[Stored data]
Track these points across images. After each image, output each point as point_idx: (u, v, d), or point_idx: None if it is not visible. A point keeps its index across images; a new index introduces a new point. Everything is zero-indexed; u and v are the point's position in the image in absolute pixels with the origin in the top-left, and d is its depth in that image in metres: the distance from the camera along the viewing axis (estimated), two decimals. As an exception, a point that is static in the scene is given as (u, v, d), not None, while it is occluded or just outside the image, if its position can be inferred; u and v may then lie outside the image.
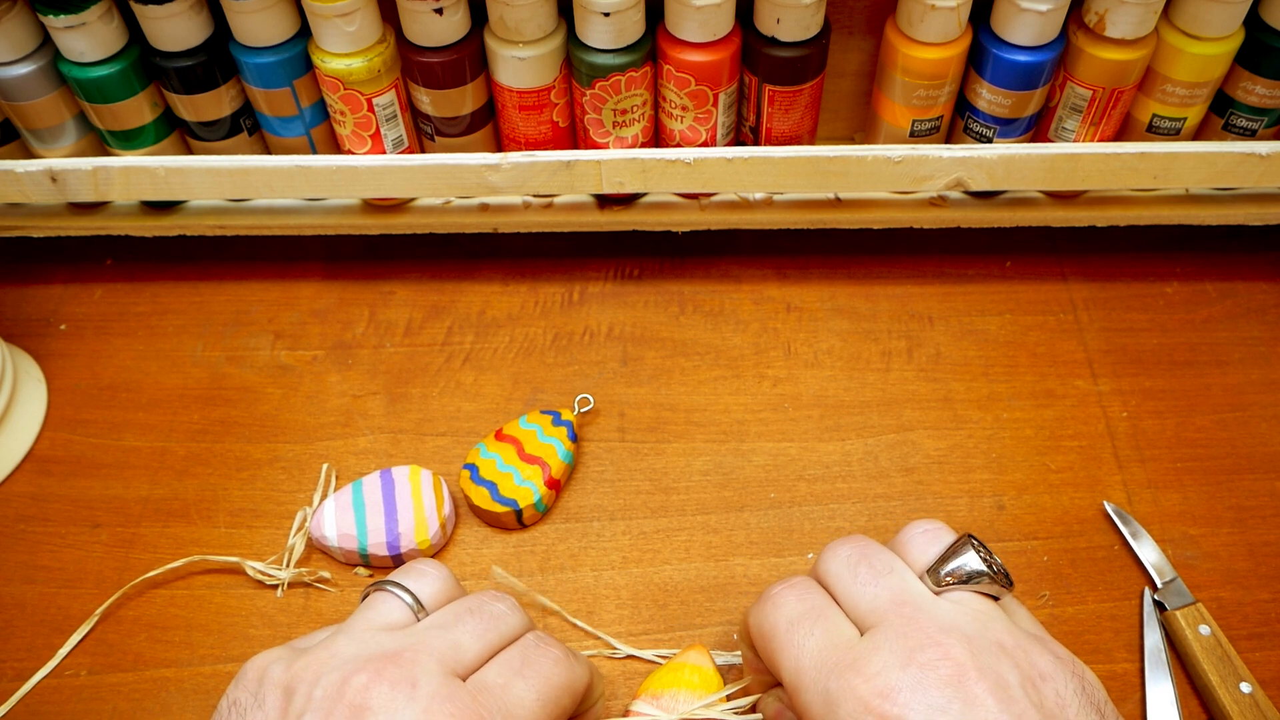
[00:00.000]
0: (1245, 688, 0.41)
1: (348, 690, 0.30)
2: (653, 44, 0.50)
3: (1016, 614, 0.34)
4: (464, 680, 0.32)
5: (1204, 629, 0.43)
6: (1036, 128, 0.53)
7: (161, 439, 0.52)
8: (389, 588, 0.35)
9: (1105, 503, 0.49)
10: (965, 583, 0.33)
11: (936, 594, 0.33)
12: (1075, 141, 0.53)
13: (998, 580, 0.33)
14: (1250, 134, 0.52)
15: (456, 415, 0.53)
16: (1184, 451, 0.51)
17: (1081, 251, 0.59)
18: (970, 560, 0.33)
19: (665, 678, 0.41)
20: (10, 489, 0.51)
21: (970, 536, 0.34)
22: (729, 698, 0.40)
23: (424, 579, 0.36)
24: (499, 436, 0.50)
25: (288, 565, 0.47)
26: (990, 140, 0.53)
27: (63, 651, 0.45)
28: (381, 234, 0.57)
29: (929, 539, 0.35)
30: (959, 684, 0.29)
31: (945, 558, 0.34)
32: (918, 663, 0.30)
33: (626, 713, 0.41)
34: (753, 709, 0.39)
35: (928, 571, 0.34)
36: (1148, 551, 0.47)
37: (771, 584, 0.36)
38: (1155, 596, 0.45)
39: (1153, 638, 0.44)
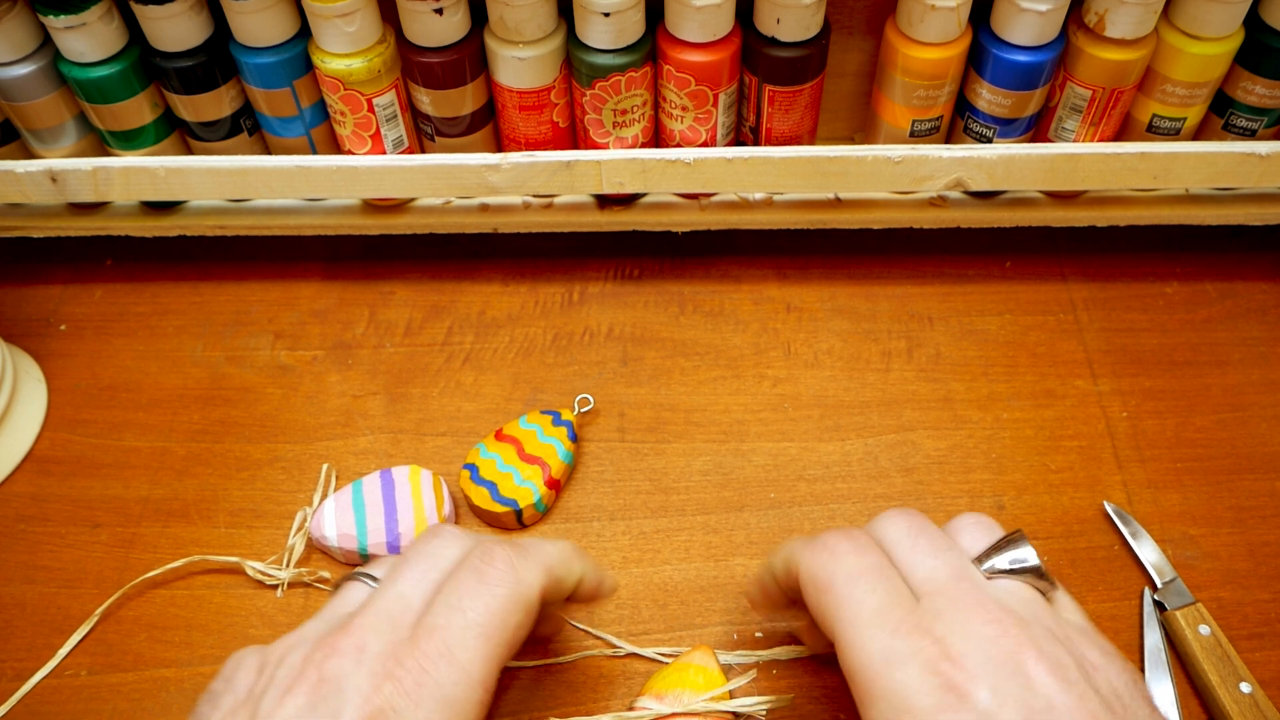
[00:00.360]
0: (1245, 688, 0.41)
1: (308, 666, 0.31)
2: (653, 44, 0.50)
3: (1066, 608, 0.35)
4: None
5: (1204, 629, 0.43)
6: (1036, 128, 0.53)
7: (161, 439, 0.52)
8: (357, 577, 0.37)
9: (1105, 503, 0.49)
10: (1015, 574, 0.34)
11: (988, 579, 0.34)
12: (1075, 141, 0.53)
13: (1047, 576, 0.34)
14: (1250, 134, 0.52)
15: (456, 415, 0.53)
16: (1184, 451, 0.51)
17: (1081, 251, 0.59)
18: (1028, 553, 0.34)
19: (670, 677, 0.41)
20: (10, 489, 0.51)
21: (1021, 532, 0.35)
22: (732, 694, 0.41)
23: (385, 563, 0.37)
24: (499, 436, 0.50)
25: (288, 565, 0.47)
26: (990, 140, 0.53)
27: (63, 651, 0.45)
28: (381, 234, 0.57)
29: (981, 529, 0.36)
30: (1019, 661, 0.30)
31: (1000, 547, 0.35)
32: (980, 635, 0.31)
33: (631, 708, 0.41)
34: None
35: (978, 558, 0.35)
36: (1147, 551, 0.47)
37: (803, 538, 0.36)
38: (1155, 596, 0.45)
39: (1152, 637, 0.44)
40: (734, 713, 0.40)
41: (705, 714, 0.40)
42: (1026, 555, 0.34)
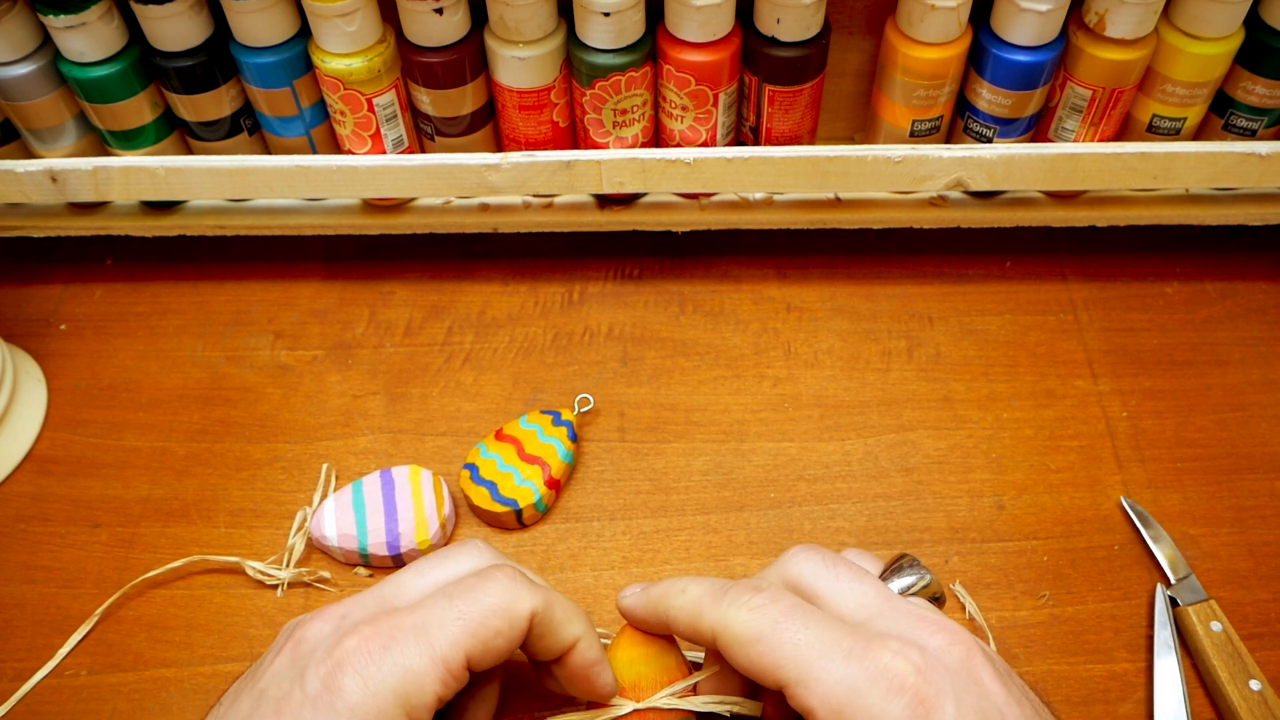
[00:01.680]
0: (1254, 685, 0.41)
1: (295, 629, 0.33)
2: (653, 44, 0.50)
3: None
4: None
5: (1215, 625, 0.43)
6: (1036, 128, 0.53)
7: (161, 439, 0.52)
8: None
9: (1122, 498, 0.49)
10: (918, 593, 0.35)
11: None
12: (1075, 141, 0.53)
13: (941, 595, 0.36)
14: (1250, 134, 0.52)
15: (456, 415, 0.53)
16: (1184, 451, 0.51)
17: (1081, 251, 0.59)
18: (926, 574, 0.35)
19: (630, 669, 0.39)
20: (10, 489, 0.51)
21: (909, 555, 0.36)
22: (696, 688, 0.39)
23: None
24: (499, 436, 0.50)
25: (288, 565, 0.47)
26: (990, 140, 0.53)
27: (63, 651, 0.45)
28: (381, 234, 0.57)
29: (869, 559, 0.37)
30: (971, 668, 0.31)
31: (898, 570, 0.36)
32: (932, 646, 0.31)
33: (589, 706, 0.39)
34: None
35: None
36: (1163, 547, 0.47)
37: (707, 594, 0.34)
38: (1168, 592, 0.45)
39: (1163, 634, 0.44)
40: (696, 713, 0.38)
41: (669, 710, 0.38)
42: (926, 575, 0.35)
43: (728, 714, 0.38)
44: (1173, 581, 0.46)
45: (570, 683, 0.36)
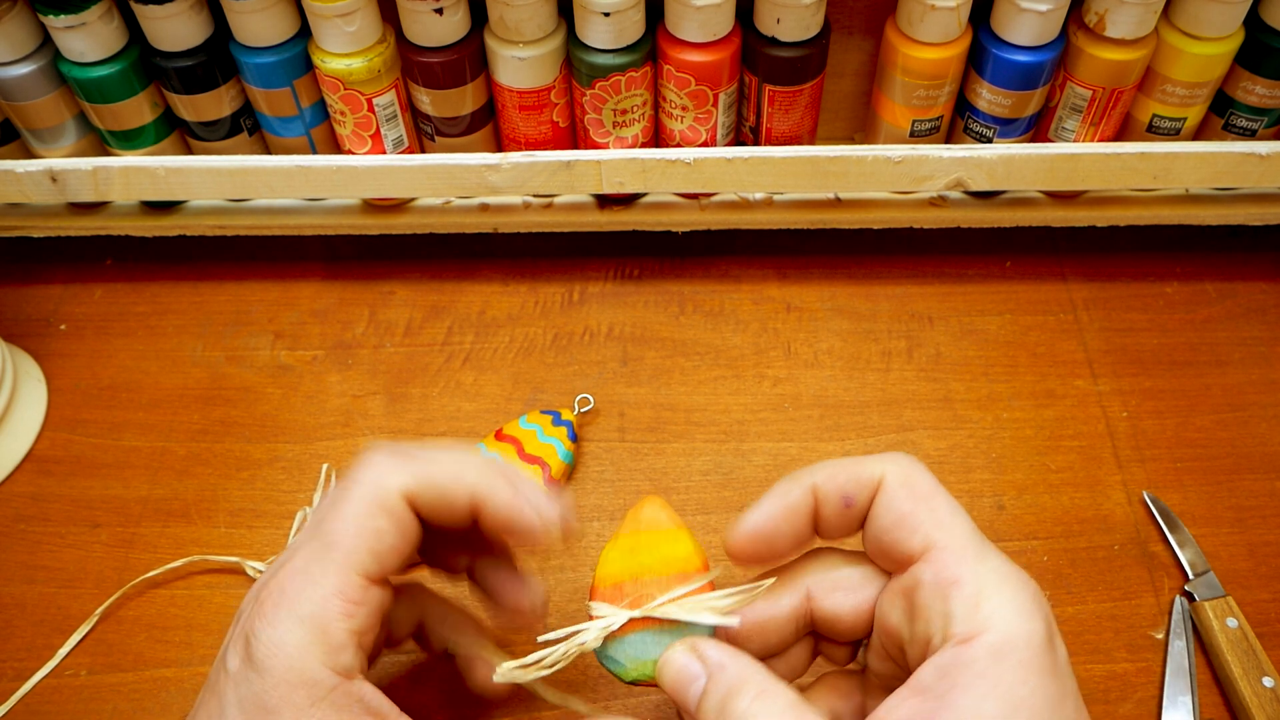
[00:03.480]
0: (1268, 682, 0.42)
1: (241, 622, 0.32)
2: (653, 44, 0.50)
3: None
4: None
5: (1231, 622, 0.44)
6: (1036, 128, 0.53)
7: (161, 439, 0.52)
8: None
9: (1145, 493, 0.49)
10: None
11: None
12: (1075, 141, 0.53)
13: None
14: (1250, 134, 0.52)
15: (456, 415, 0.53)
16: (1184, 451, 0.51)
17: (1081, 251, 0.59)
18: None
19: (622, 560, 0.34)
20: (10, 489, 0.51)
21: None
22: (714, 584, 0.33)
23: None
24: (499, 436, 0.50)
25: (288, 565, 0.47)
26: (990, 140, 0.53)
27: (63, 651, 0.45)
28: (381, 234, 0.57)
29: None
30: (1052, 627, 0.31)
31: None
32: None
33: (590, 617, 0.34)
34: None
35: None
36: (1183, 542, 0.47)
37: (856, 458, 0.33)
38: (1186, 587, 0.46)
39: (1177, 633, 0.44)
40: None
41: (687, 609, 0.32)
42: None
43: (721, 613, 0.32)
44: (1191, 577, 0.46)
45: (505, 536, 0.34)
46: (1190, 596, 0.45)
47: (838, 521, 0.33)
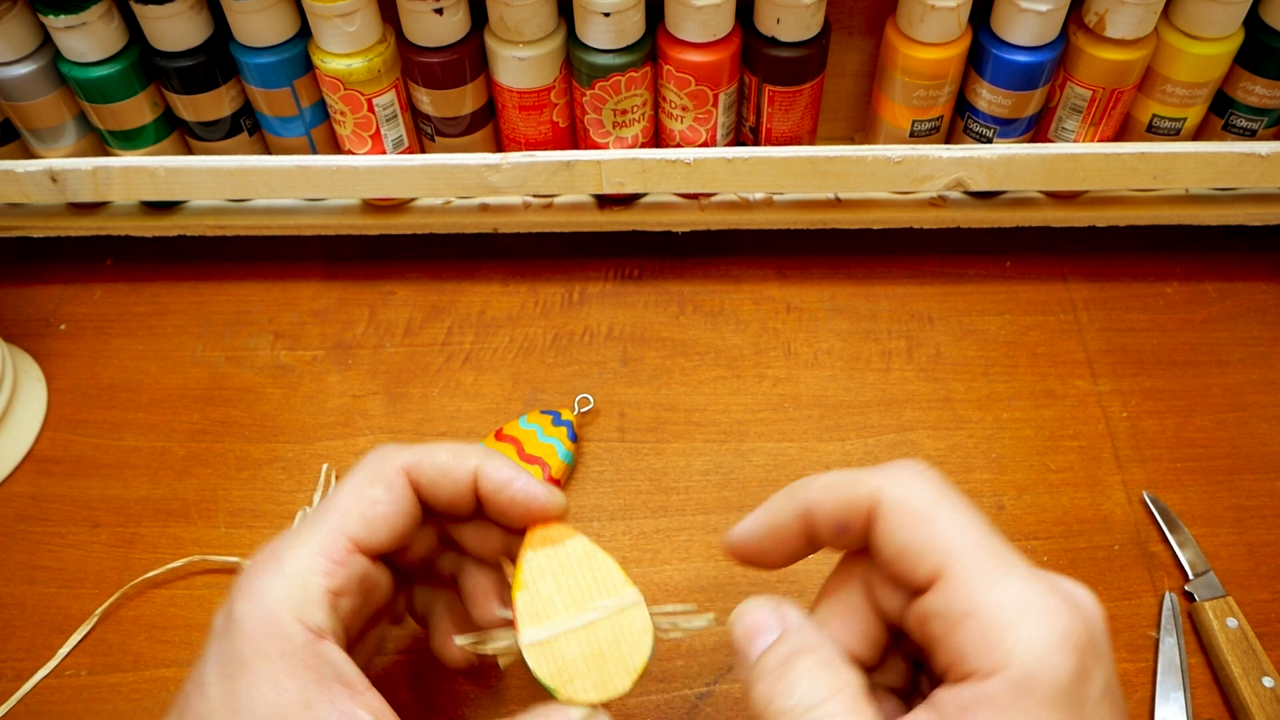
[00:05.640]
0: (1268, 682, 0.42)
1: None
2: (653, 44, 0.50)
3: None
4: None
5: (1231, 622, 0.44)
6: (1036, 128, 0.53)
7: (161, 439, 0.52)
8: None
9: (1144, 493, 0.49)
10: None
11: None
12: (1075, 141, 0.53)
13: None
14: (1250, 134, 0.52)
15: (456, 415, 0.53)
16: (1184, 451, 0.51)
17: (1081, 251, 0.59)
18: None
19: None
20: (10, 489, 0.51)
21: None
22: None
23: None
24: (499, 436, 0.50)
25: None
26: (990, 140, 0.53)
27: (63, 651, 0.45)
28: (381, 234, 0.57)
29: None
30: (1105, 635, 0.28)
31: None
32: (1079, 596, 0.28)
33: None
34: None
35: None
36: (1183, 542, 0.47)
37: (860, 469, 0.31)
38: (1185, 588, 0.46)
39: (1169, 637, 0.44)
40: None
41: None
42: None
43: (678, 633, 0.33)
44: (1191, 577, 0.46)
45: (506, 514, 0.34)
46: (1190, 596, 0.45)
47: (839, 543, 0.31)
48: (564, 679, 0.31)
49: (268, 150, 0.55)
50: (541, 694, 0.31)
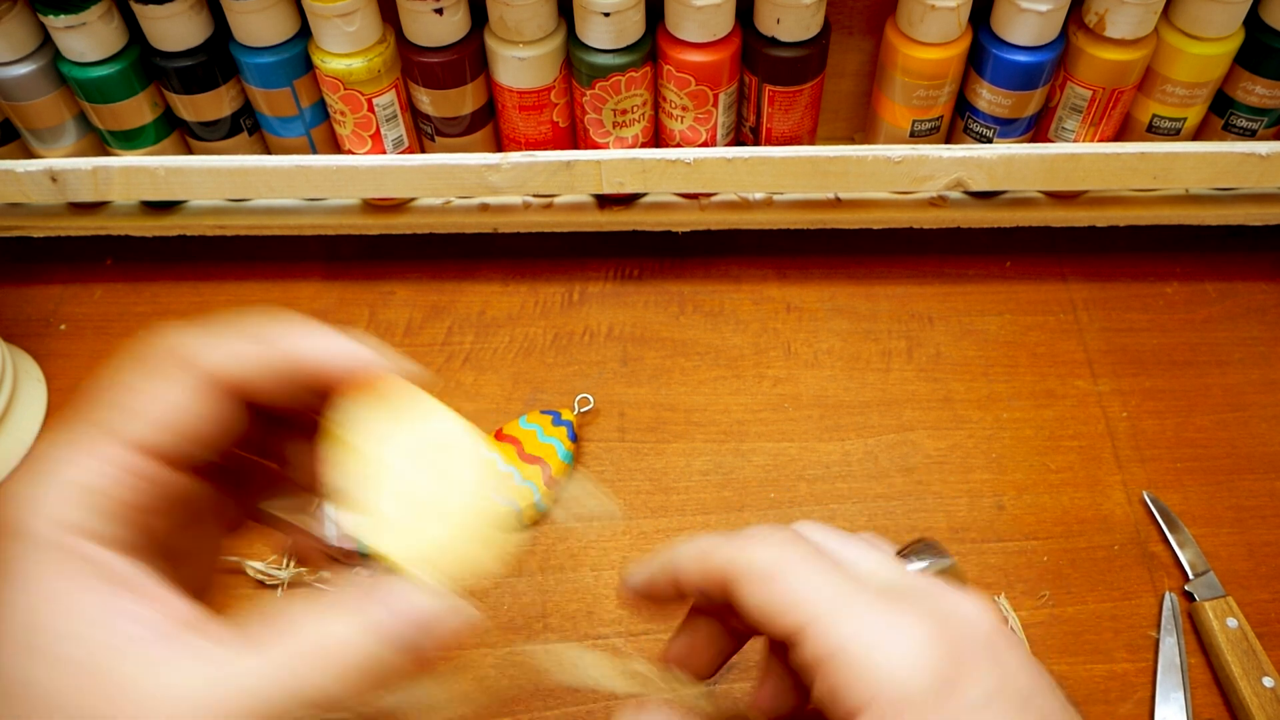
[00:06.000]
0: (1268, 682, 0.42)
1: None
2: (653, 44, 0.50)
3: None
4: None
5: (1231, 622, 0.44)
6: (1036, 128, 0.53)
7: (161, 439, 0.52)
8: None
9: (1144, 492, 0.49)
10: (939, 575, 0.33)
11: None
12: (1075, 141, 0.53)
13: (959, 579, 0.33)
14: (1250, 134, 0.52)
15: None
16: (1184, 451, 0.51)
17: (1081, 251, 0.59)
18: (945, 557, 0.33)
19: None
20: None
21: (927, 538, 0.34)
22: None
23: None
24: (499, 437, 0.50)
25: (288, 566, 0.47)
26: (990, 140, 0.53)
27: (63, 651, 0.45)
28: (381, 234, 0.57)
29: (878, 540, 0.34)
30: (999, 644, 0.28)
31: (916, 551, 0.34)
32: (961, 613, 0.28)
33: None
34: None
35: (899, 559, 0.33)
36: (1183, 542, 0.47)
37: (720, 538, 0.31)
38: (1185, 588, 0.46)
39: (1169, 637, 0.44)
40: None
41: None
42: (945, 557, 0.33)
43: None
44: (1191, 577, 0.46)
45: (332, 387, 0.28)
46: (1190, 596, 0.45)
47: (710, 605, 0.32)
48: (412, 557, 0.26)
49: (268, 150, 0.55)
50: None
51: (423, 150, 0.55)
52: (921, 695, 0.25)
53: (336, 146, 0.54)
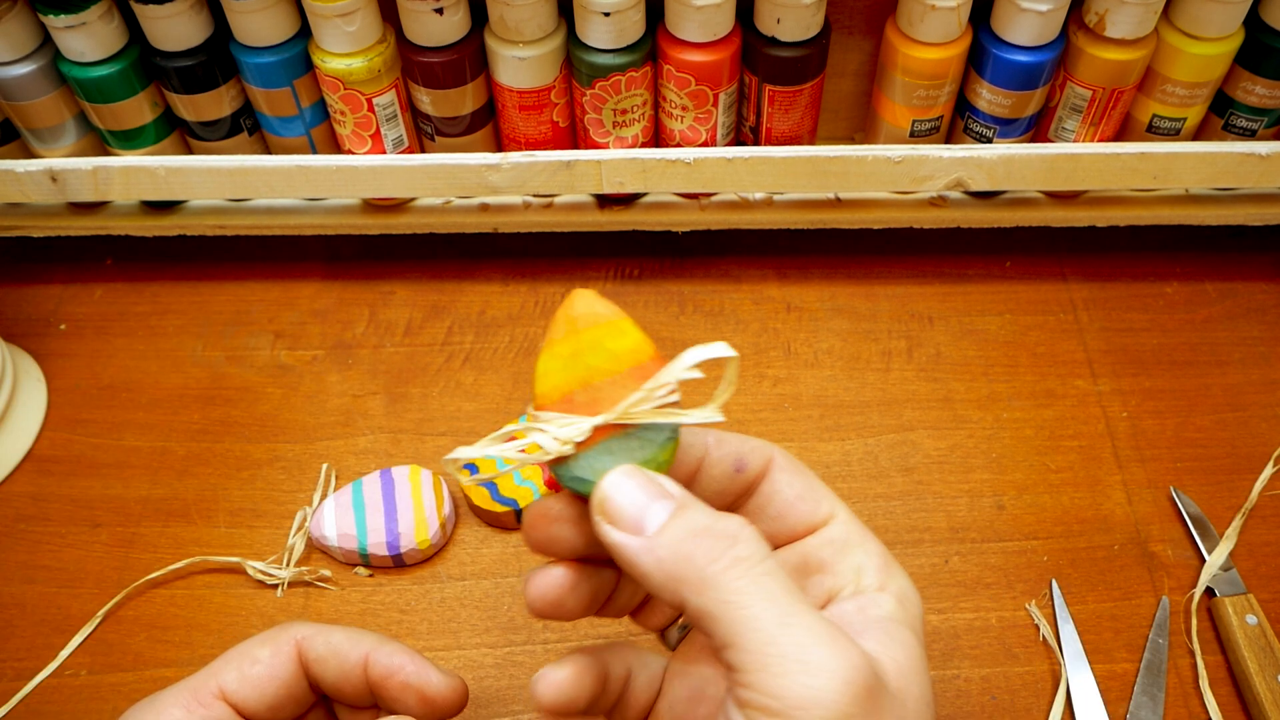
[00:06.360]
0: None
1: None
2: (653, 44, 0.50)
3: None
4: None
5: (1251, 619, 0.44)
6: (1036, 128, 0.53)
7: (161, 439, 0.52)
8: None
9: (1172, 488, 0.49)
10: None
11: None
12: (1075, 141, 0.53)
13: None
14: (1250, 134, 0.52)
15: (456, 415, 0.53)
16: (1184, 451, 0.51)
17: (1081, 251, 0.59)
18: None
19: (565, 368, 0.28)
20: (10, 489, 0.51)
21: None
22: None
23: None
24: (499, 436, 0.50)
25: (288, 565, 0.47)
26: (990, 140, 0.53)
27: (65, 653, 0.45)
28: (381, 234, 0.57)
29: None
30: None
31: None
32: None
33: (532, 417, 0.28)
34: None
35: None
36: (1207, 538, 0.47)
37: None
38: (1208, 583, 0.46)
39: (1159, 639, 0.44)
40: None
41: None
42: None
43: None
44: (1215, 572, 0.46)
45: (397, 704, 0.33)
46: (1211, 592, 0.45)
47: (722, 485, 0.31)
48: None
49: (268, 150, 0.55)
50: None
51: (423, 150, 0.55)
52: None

» **Task item**
Transcribe the lines above exactly, beginning at the one with "29: (929, 539, 0.35)" and ending at the one with "42: (1026, 555, 0.34)". Include both; exclude the pictures.

» **Result**
29: (929, 539, 0.35)
30: (959, 684, 0.29)
31: (945, 558, 0.34)
32: (918, 663, 0.30)
33: (626, 713, 0.41)
34: (753, 709, 0.39)
35: (928, 571, 0.34)
36: (1148, 551, 0.47)
37: (771, 584, 0.36)
38: (1155, 596, 0.45)
39: (1153, 638, 0.44)
[00:00.360]
0: (1245, 688, 0.41)
1: (308, 666, 0.31)
2: (653, 44, 0.50)
3: (1066, 608, 0.35)
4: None
5: (1204, 629, 0.43)
6: (1036, 128, 0.53)
7: (161, 439, 0.52)
8: (357, 577, 0.37)
9: (1105, 503, 0.49)
10: (1015, 574, 0.34)
11: (988, 579, 0.34)
12: (1075, 141, 0.53)
13: (1047, 576, 0.34)
14: (1250, 134, 0.52)
15: (456, 415, 0.53)
16: (1184, 451, 0.51)
17: (1081, 251, 0.59)
18: (1028, 553, 0.34)
19: (670, 677, 0.41)
20: (10, 489, 0.51)
21: (1021, 532, 0.35)
22: (732, 694, 0.41)
23: (385, 563, 0.37)
24: (499, 436, 0.50)
25: (288, 565, 0.47)
26: (990, 140, 0.53)
27: (63, 651, 0.45)
28: (381, 234, 0.57)
29: (981, 529, 0.36)
30: (1019, 661, 0.30)
31: (1000, 547, 0.35)
32: (980, 635, 0.31)
33: (631, 708, 0.41)
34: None
35: (978, 558, 0.35)
36: (1147, 551, 0.47)
37: (803, 538, 0.36)
38: (1155, 596, 0.45)
39: (1152, 637, 0.44)
40: (734, 713, 0.40)
41: (705, 714, 0.40)
42: (1026, 555, 0.34)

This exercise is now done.